Carefully, Jian lifted the violin that was resting on his knee like a beloved cat and set it inside its battered case. A moment later, Sparrow felt a light rain beginning to fall.
“I’ll pay him a visit this evening,” Jian said. “If he agrees, we can go and see him tomorrow. Your timing is perfect because he’s been on my mind recently. Teacher Ai is not a young man and he lives all alone.”
He began to gather the tea things. When they stood to help him, he smiled and laughed again, and he seemed a young man, younger than they, as if his eye would never grow old and it carried him along, subtly renewed.
—
Sparrow woke before dawn. In the small room, shapes swam out of the darkness: a writing table and the spindly leaves of a spider plant, peeling wallpaper and a cloth cap hunched over a hook on the door. Kai’s breathing seemed to come from the bed itself: from the long pillow they shared and a quilt rumpled around them. Sparrow felt aware of every creak of the bed and the window frames, of the nearness of the wall and of Kai. He heard the low splash of water falling into a bucket followed by silence, and wondered if the gentleman violinist was this very moment slipping the glass eye into its orbit. He recalled how the prosthetic had not stayed still but had moved minutely as Jian spoke. It shifted more slowly than the other eye as if it had a mind of its own. Kai was awake now.
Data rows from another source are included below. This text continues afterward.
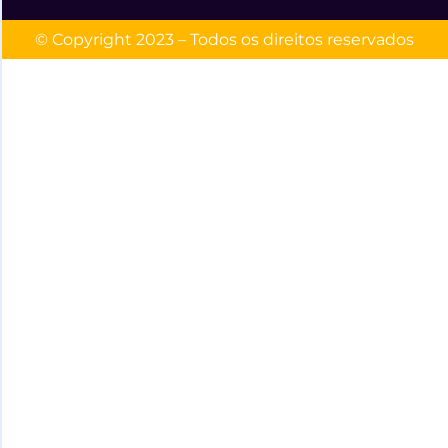
© Copyright 2023 – Todos os direitos reservados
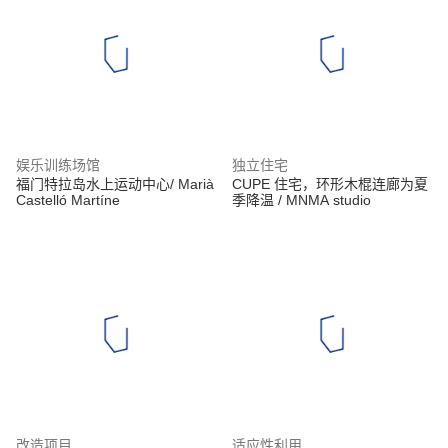
娱乐训练场馆
独立住宅
福门特拉岛水上运动中心/ Marià
CUPE 住宅，环形木棍连廊为夏
Castelló Martíne
季降温 / MNMA studio
改造项目
适应性利用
He turned onto his side and lightly touched Sparrow’s jaw and neck, above the curve of Sparrow’s collarbone. This near to one another, it was impossible to hide. All his life, he had slept on mats and narrow cots beside his brothers and his classmates, but for the first time he felt the intimacy of what it meant to lie beside another person. The sudden heat in Sparrow’s skin grew shameful and humiliating but Kai did not turn away. He left his hand where it was, and then he laid his palm flat against Sparrow’s chest as if to hold him where he was, always at a remove yet always near. Desire, or something so small as love, was subservient to revolution; this truth he knew, but the truth Sparrow felt led to another life entirely. He knew, or feared, they could not be reconciled. Outside, they heard the old man humming to himself. Kai drew back, pushed the cover aside and got out of the bed.